[Task goal]: Check every line of the data and copy the ones where "buttons" appears.
-- -- --
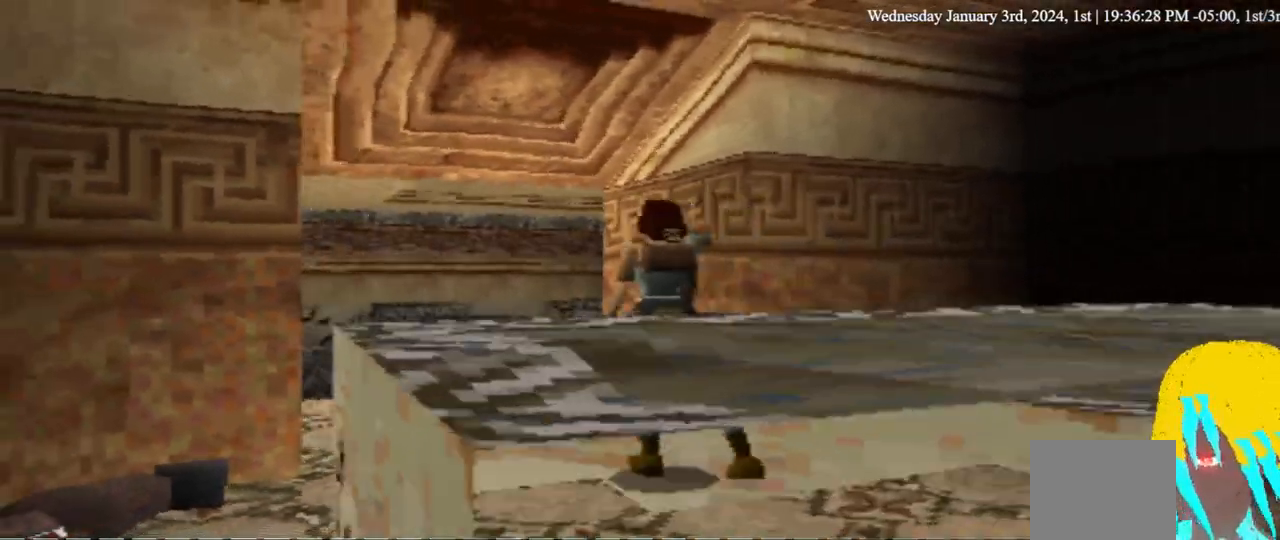
{"buttons": ["DPAD_UP"], "left_stick": "center", "right_stick": "center", "events": [[367, "DPAD_RIGHT", "down"], [500, "DPAD_RIGHT", "up"]]}
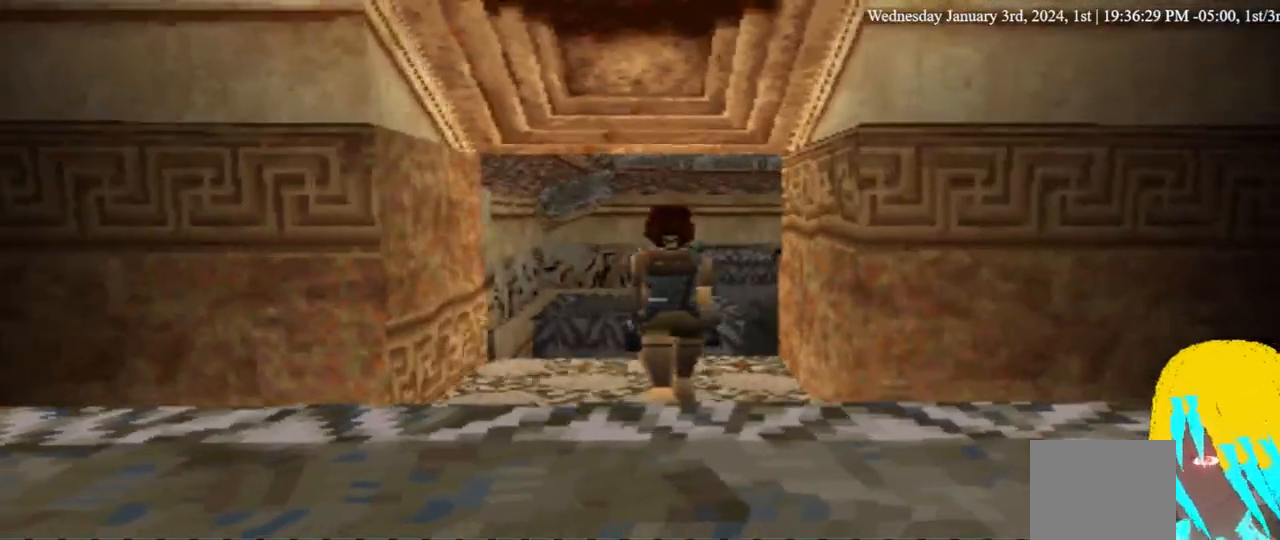
{"buttons": ["DPAD_UP"], "left_stick": "center", "right_stick": "center", "events": []}
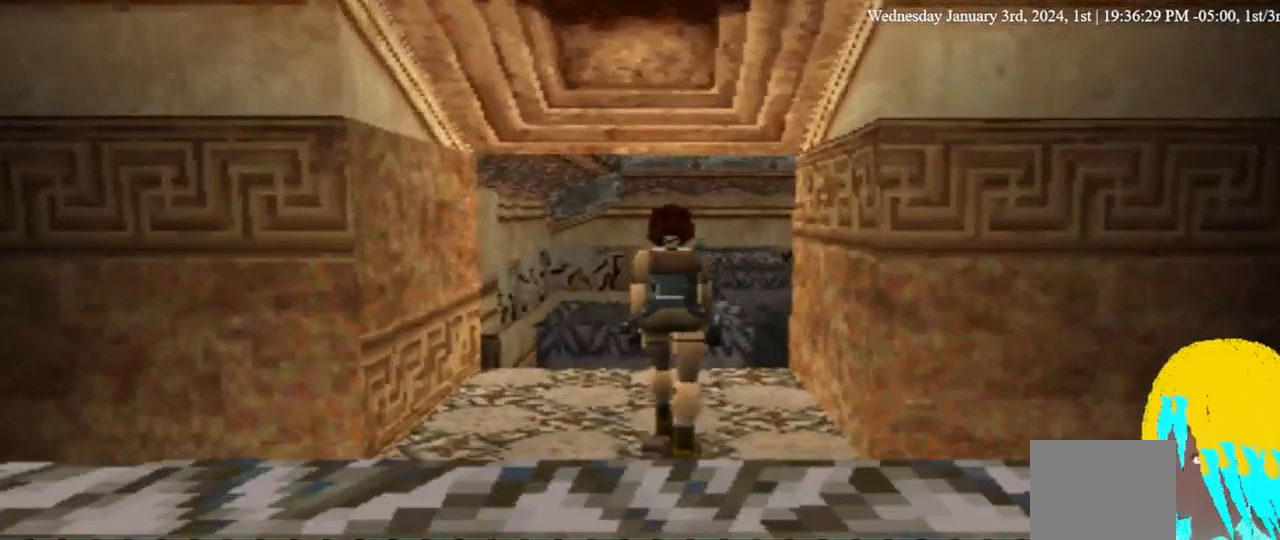
{"buttons": ["DPAD_UP"], "left_stick": "center", "right_stick": "center", "events": []}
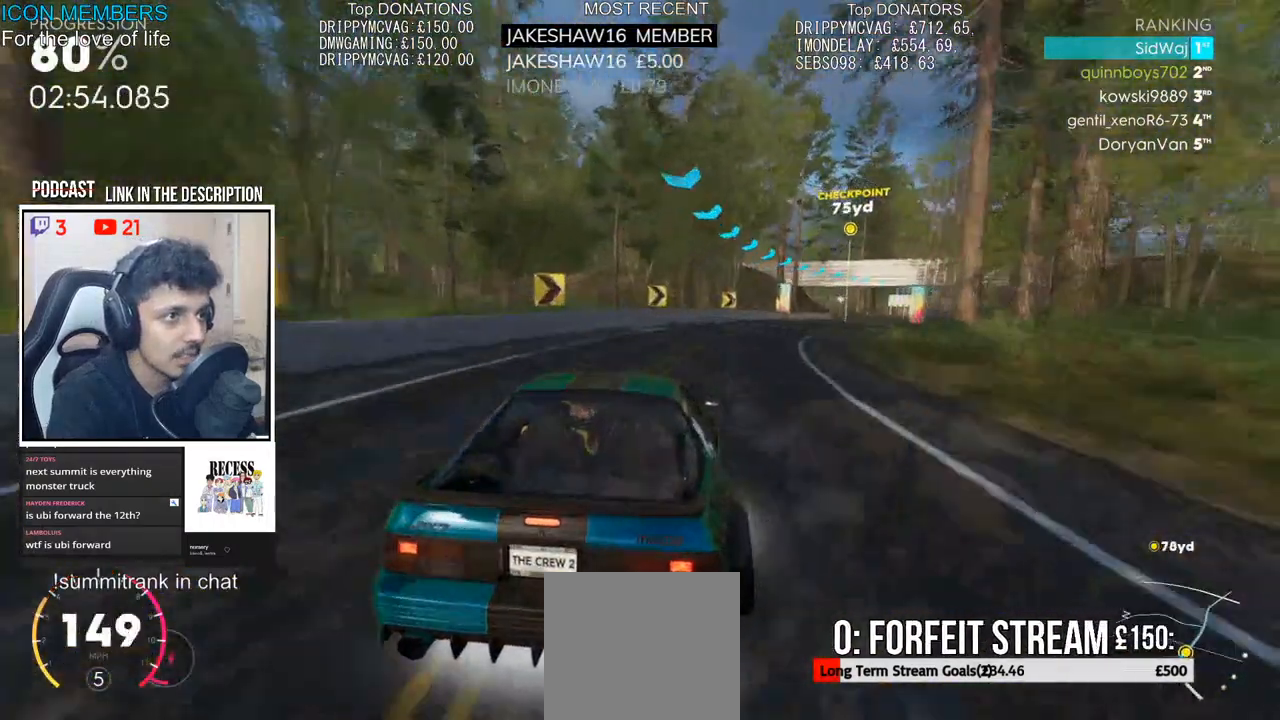
Gameplay with a controller (PlayStation layout); each line is a JSON object with the inputs held at the frame after it. "events" lists button and stick changes between this image and that frame as [ms after this image, input, new state], when the widget could be followed in between.
{"buttons": ["R2"], "left_stick": "center", "right_stick": "center", "events": [[350, "left_stick", "center"], [367, "CROSS", "down"], [500, "CROSS", "up"]]}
-- -- --
[Response area]:
{"buttons": ["DPAD_UP"], "left_stick": "center", "right_stick": "center", "events": [[367, "DPAD_RIGHT", "down"], [500, "DPAD_RIGHT", "up"]]}
{"buttons": ["DPAD_UP"], "left_stick": "center", "right_stick": "center", "events": []}
{"buttons": ["DPAD_UP"], "left_stick": "center", "right_stick": "center", "events": []}
{"buttons": ["R2"], "left_stick": "center", "right_stick": "center", "events": [[350, "left_stick", "center"], [367, "CROSS", "down"], [500, "CROSS", "up"]]}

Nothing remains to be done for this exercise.